Introducing Argyll & Bute
The ancient region of Argyll makes cartographers sweat, with its dramatically contorted coastline - fjordlike sea lochs lacerate the coast, their surfaces reflecting the weather's moods. Because of this, places such as the Mull of Kintyre, not so far from Glasgow as the crow flies, can seem impossibly remote. This same remoteness gives the islands hereabouts a timeless, special quality - locals are fond of saying that it 'takes longer to get to Jura than to Peru'.
Islay reverberates with the names of the heavyweights of the whisky world, with Ardbeg, Laphroaig, and Lagavulin among its pantheon. While exploring their peaty depths you can enjoy one of Scotland's most hospitable islands. Opposite, Jura is the remote getaway on which Orwell chose to pen 1984.

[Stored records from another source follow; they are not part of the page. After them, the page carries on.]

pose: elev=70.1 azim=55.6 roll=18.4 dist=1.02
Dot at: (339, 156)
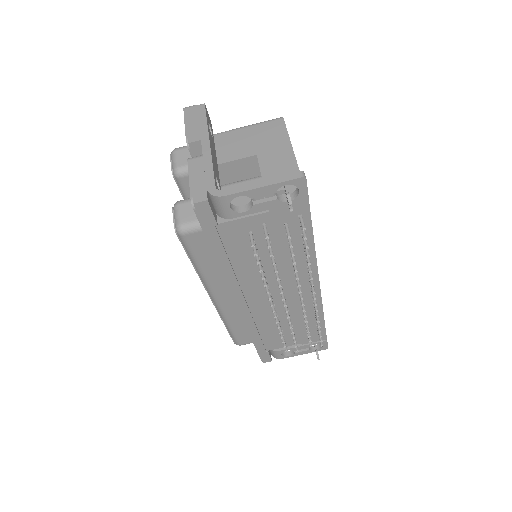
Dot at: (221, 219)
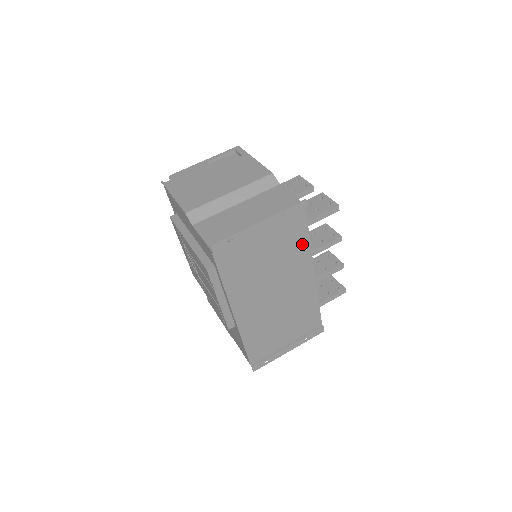
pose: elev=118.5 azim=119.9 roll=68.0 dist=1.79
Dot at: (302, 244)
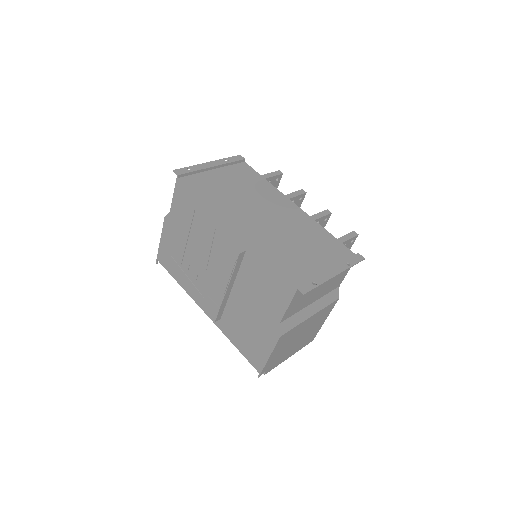
Dot at: (263, 184)
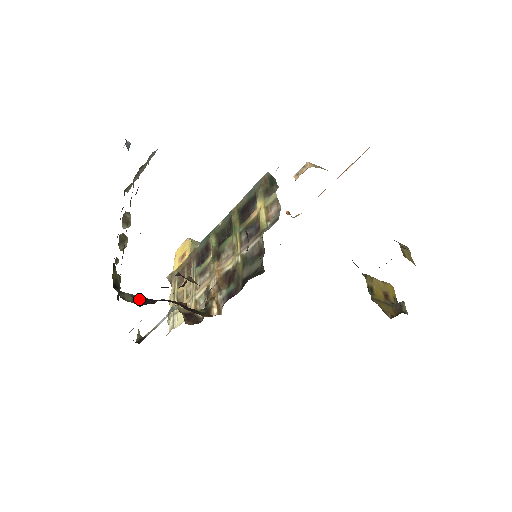
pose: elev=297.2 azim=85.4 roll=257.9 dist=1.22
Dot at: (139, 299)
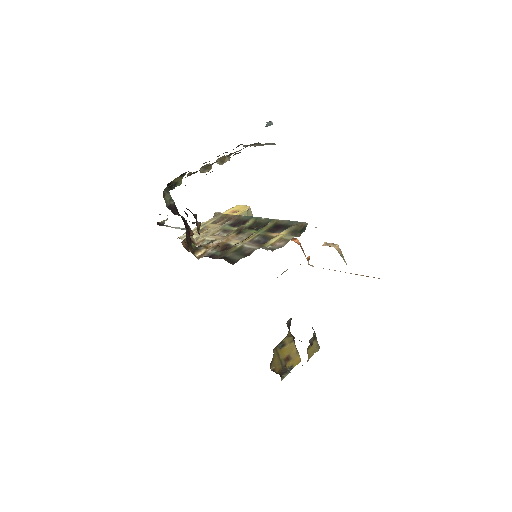
Dot at: (172, 204)
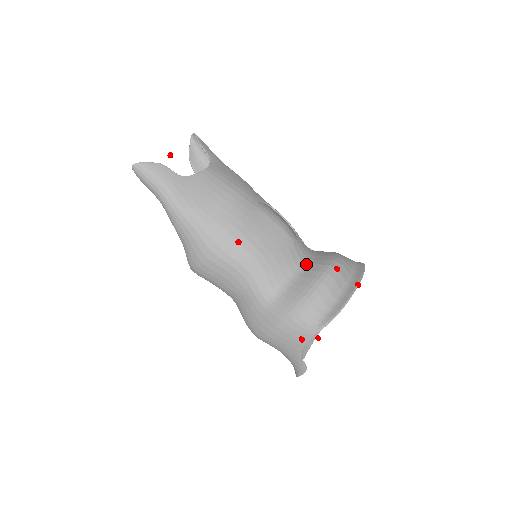
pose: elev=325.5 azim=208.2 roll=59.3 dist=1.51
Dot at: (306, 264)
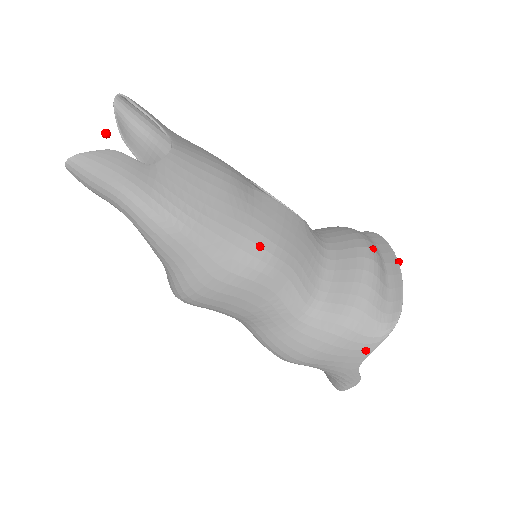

Further north, romantically beautiful Mull is deservedly popular, and is the gateway to Iona, the magical emerald island where Macbeth, among other kings, is buried. They, along with more remote Coll and Tiree, are reached from the port of Oban. South and east of here, easily accessible from Glasgow, are the 'bonnie bonnie banks' of Loch Lomond, part of Scotland's first national park, majestic Loch Fyne, and Kilmartin Glen, which bristles with prehistoric sites.